In the meantime, remember to talk about new and exciting sexual turn-ons in an intimate but not sexual arena. Your partner will find it much less threatening. If your partner is resistant to an idea that excites you, find out why and be sure to explain why it is important to you. If you begin to talk about sexuality in new ways, new doors will suddenly open.


Sex games are as varied as the people who play them. There are many sex games that can be bought in stores. They can be as simplistic as the "Dirty Dice" I carry in my store. One die with 6 body parts on it.. the other 6 verbs such as lick, suck, kiss or hug. I'm sure you get the idea.... but they are fun to use occasionally and will definitely lighten the mood. So often couples are way too serious in the bedroom. There are board games that enable couples to explore fantasies or emotions and some that will guide you through foreplay, but it seems the best sex games are ones that are created together.

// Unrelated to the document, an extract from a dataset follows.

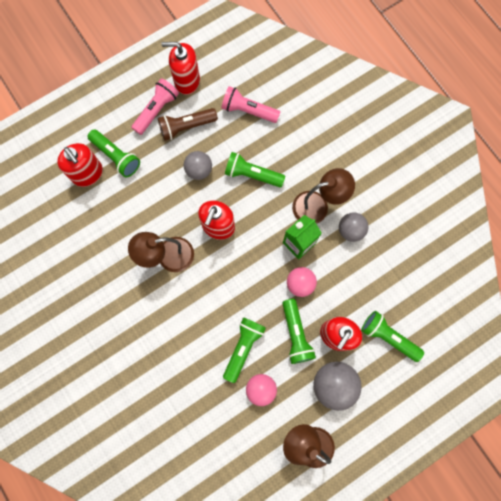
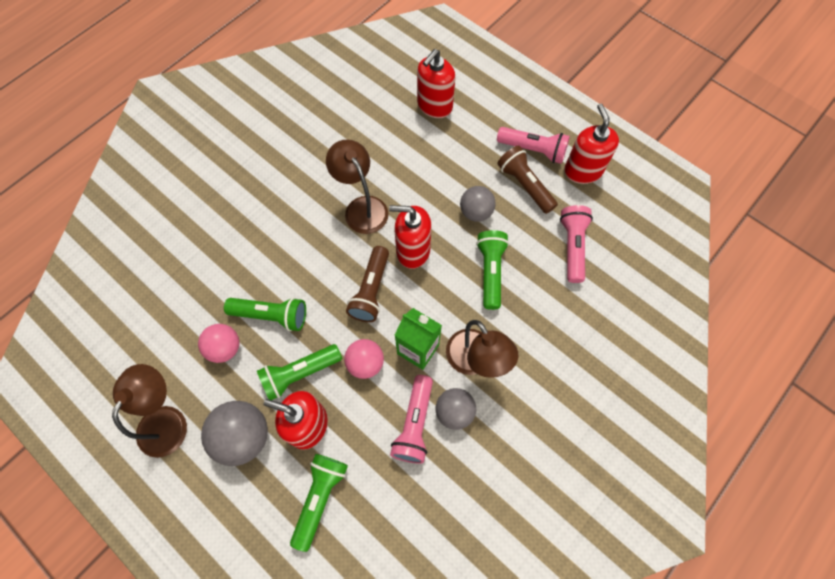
camera: 75 degrees right, 10 degrees down
(116, 157) = (463, 127): green flashlight -> none
(243, 266) = (371, 290): none -> brown flashlight
(352, 260) = (414, 424): none -> pink flashlight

Fantasies that are shared and then acted out can lead to some of the hottest sex a couple has experienced. It is important to remember that for this to work both partners must be in total agreement. If a partner's fantasy is a total turn-off to the other, they will not be very cooperative nor will they be a good "actor/actress". Some examples of common scenarios are:

  • Teacher and innocent student
  • Doctor and patient
  • Don Juan and the virgin
  • Demanding master and maiden
  • Teacher and seductive student
  • Deliveryman and lady of the house

Many couples enjoy light bondage games using handcuffs or ties to bind their partner. As mentioned in previous letters, this submission is often the key to opening new doors. Inhibitions seem to disappear as one relinquishes control. You might also try a different twist on that same theme. Instead of physically binding your partner ask him or her to agree to do as you ask. Then request that he/she not move any part of their body adding a warning that you will stop what you are doing if you detect the slightest movement.

Start with a slow massage with light touches and tease your partner in all his/her favorite places. The longer you can tease the harder it will be for your partner to stay motionless. Progress to oral sex or intercourse very slowly but remain firm in not allowing your partner to move. Usually this is as much or more of a turn on to the controller and they often weaken before the submissive partner.

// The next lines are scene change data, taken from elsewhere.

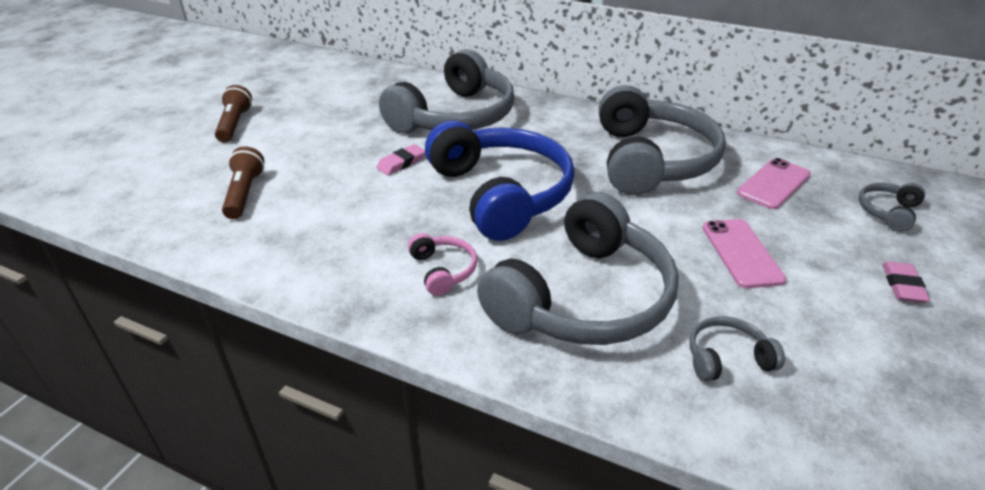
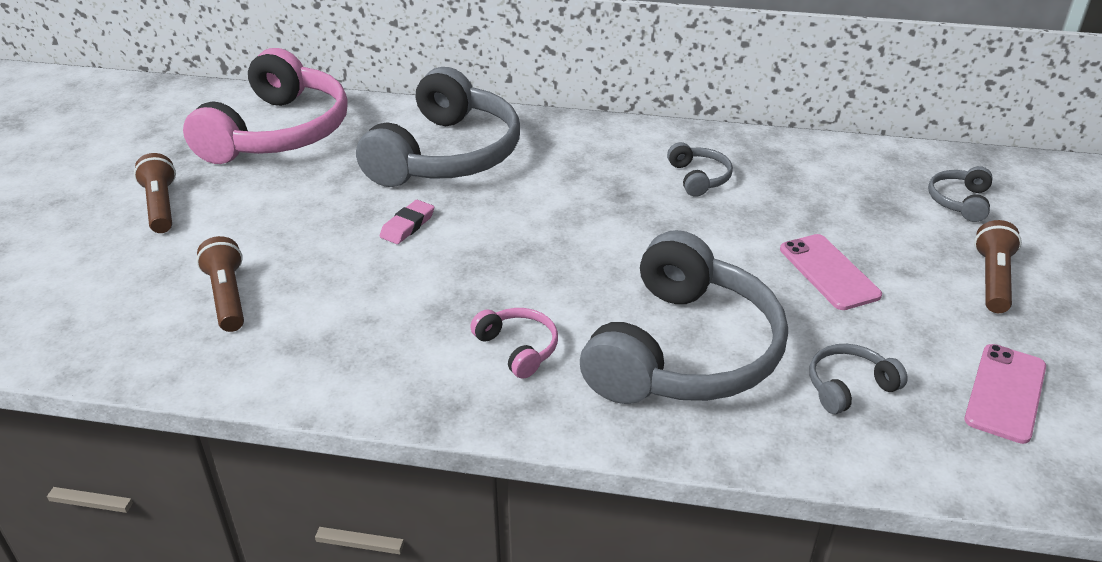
camera: 15 degrees left, 0 degrees up
(341, 86) = (278, 132): none -> pink headphones
(501, 194) = (545, 246): blue headphones -> none
(651, 160) = (699, 178): grey headphones -> grey headphones, size x0.41
(773, 184) = (838, 187): pink phone -> pink phone (1005, 393)
(902, 285) = (992, 279): pink eraser -> brown flashlight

If you find exhibitionism exciting you can take your role playing adventure out of your Welcome.html and into public places. The sexy lady/businessman is a good scenario to get you started. The lady should dress in her most provocative clothing which may require a shopping trip beforehand if this type of clothing is totally out of character for her. The man in a conservative business suit. Go to a nice restaraunt or start with a walk through a mall... anywhere you can put on a show for all to see. The decisions on how far and how explicit your "show" will be is totally in your control. Discuss this before you set out, but be prepared to change boundaries as the excitement of the moment may take you to new levels of pleasure.

Using food in sex play can be very erotic. Feeding each other, using fingers or lips, retrieving food from the body of your lover such as whipped cream or honey can be stimulating to both partners. If you think that food is not erotic try renting the movie "9 1/2 Weeks." I think you will change your mind!

Try using eucalyptus drops in your mouth while you engage in oral sex.... for an icy/hot experience. Or real ice alternated with the warmth of your mouth can bring about some wonderful sensations.

Read books, magazines, or rent/purchase adult videos to get new ideas for sex play. Remember to keep expanding horizons, use your fantasies to take you in new directions, but most important be sure you both agree on a new activity before you begin. Something that works in your mind, may not work in reality.... but sometimes the fun is in the trying. Enjoy!